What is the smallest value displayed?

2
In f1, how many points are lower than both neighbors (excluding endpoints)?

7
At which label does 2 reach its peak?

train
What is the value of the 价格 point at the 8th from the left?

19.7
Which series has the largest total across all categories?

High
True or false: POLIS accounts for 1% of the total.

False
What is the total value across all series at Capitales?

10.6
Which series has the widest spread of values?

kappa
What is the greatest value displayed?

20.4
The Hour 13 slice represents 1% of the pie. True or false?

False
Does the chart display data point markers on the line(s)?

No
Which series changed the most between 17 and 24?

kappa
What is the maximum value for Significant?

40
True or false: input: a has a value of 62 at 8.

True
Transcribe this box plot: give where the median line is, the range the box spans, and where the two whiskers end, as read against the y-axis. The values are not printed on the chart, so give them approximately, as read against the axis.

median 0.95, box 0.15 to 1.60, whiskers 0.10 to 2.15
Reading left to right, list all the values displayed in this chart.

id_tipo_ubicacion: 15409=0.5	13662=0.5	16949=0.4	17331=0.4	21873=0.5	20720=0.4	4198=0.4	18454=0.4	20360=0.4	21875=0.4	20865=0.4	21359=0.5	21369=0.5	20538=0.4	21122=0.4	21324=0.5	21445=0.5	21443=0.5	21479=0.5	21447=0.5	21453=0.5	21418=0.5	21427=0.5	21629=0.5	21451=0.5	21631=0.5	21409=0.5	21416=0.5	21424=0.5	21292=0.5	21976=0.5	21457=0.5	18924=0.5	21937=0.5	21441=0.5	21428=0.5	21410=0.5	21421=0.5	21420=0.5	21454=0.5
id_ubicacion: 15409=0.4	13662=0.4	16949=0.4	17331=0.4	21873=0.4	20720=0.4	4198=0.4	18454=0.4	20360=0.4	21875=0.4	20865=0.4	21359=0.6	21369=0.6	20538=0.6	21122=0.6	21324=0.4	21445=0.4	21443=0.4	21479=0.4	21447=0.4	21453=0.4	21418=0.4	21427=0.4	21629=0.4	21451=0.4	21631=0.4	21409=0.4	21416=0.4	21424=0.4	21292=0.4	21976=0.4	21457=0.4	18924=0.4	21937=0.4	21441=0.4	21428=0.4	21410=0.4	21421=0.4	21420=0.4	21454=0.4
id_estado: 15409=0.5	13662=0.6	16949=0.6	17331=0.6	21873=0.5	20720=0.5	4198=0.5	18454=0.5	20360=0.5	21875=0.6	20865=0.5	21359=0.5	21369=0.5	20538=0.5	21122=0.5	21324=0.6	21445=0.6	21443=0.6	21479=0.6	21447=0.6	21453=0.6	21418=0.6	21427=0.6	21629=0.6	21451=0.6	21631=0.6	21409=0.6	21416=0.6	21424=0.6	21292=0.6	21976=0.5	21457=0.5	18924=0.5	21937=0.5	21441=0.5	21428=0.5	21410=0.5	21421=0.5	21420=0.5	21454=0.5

--- --- ---

Can you reproduce every line above, from first to last, without changing a single character?

What is the smallest value displayed?

2
In f1, how many points are lower than both neighbors (excluding endpoints)?

7
At which label does 2 reach its peak?

train
What is the value of the 价格 point at the 8th from the left?

19.7
Which series has the largest total across all categories?

High
True or false: POLIS accounts for 1% of the total.

False
What is the total value across all series at Capitales?

10.6
Which series has the widest spread of values?

kappa
What is the greatest value displayed?

20.4
The Hour 13 slice represents 1% of the pie. True or false?

False
Does the chart display data point markers on the line(s)?

No
Which series changed the most between 17 and 24?

kappa
What is the maximum value for Significant?

40
True or false: input: a has a value of 62 at 8.

True
Transcribe this box plot: give where the median line is, the range the box spans, and where the two whiskers end, as read against the y-axis. The values are not printed on the chart, so give them approximately, as read against the axis.

median 0.95, box 0.15 to 1.60, whiskers 0.10 to 2.15
Reading left to right, list all the values displayed in this chart.

id_tipo_ubicacion: 15409=0.5	13662=0.5	16949=0.4	17331=0.4	21873=0.5	20720=0.4	4198=0.4	18454=0.4	20360=0.4	21875=0.4	20865=0.4	21359=0.5	21369=0.5	20538=0.4	21122=0.4	21324=0.5	21445=0.5	21443=0.5	21479=0.5	21447=0.5	21453=0.5	21418=0.5	21427=0.5	21629=0.5	21451=0.5	21631=0.5	21409=0.5	21416=0.5	21424=0.5	21292=0.5	21976=0.5	21457=0.5	18924=0.5	21937=0.5	21441=0.5	21428=0.5	21410=0.5	21421=0.5	21420=0.5	21454=0.5
id_ubicacion: 15409=0.4	13662=0.4	16949=0.4	17331=0.4	21873=0.4	20720=0.4	4198=0.4	18454=0.4	20360=0.4	21875=0.4	20865=0.4	21359=0.6	21369=0.6	20538=0.6	21122=0.6	21324=0.4	21445=0.4	21443=0.4	21479=0.4	21447=0.4	21453=0.4	21418=0.4	21427=0.4	21629=0.4	21451=0.4	21631=0.4	21409=0.4	21416=0.4	21424=0.4	21292=0.4	21976=0.4	21457=0.4	18924=0.4	21937=0.4	21441=0.4	21428=0.4	21410=0.4	21421=0.4	21420=0.4	21454=0.4
id_estado: 15409=0.5	13662=0.6	16949=0.6	17331=0.6	21873=0.5	20720=0.5	4198=0.5	18454=0.5	20360=0.5	21875=0.6	20865=0.5	21359=0.5	21369=0.5	20538=0.5	21122=0.5	21324=0.6	21445=0.6	21443=0.6	21479=0.6	21447=0.6	21453=0.6	21418=0.6	21427=0.6	21629=0.6	21451=0.6	21631=0.6	21409=0.6	21416=0.6	21424=0.6	21292=0.6	21976=0.5	21457=0.5	18924=0.5	21937=0.5	21441=0.5	21428=0.5	21410=0.5	21421=0.5	21420=0.5	21454=0.5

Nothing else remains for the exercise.